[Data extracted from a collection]
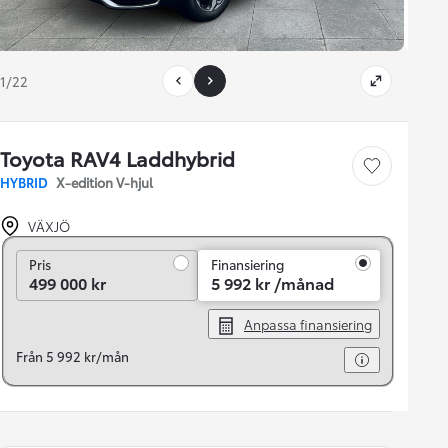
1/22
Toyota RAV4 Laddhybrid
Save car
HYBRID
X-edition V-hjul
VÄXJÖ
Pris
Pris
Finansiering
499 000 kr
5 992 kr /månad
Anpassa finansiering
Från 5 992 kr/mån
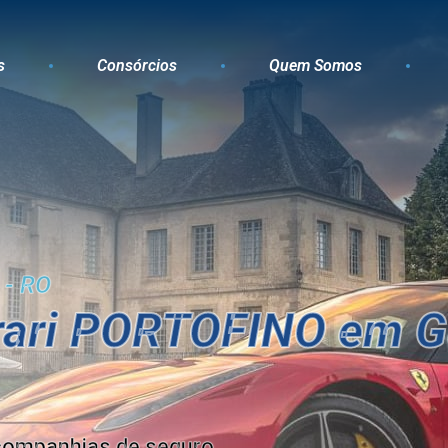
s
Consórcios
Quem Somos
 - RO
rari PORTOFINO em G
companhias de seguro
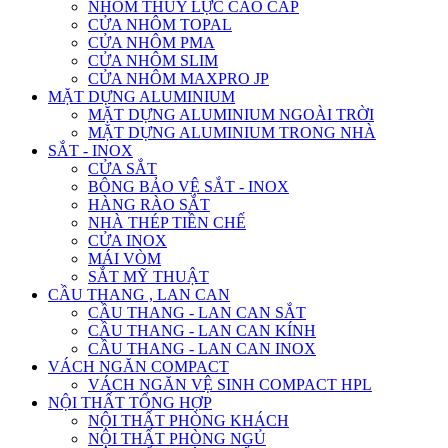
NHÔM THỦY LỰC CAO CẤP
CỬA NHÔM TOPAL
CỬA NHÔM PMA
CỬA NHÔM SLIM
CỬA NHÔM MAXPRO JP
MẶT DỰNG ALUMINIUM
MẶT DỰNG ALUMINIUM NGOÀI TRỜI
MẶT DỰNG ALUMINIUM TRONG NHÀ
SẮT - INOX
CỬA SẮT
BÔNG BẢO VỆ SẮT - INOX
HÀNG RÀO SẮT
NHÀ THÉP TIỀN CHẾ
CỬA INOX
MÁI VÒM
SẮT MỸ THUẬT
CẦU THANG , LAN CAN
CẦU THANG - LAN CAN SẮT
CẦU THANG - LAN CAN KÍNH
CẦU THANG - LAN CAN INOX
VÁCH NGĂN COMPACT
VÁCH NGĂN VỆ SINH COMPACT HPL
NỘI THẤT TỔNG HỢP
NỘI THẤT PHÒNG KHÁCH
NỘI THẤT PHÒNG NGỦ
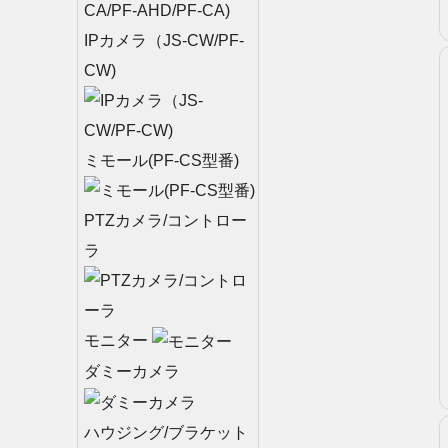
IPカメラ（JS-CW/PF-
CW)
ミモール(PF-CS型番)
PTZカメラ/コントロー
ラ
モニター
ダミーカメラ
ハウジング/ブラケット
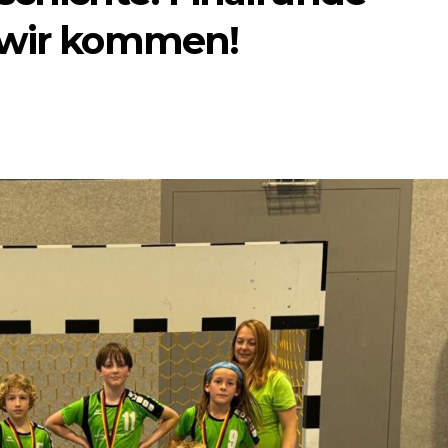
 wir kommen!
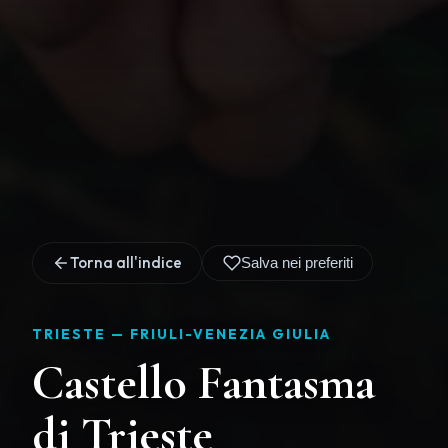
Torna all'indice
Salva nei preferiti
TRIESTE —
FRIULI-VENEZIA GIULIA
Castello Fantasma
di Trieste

#### [Task goal]
With the pictures left out, transcribe exactly the lines from the line holding "NHÀ THÉP TIỀN CHẾ" through the closing line of the entries.

#### [Solution below]
NHÀ THÉP TIỀN CHẾ
CỬA INOX
MÁI VÒM
SẮT MỸ THUẬT
CẦU THANG , LAN CAN
CẦU THANG - LAN CAN SẮT
CẦU THANG - LAN CAN KÍNH
CẦU THANG - LAN CAN INOX
VÁCH NGĂN COMPACT
VÁCH NGĂN VỆ SINH COMPACT HPL
NỘI THẤT TỔNG HỢP
NỘI THẤT PHÒNG KHÁCH
NỘI THẤT PHÒNG NGỦ
IPカメラ（JS-CW/PF-
CW)
ミモール(PF-CS型番)
PTZカメラ/コントロー
ラ
モニター
ダミーカメラ
ハウジング/ブラケット
 wir kommen!
Torna all'indice
Salva nei preferiti
TRIESTE —
FRIULI-VENEZIA GIULIA
Castello Fantasma
di Trieste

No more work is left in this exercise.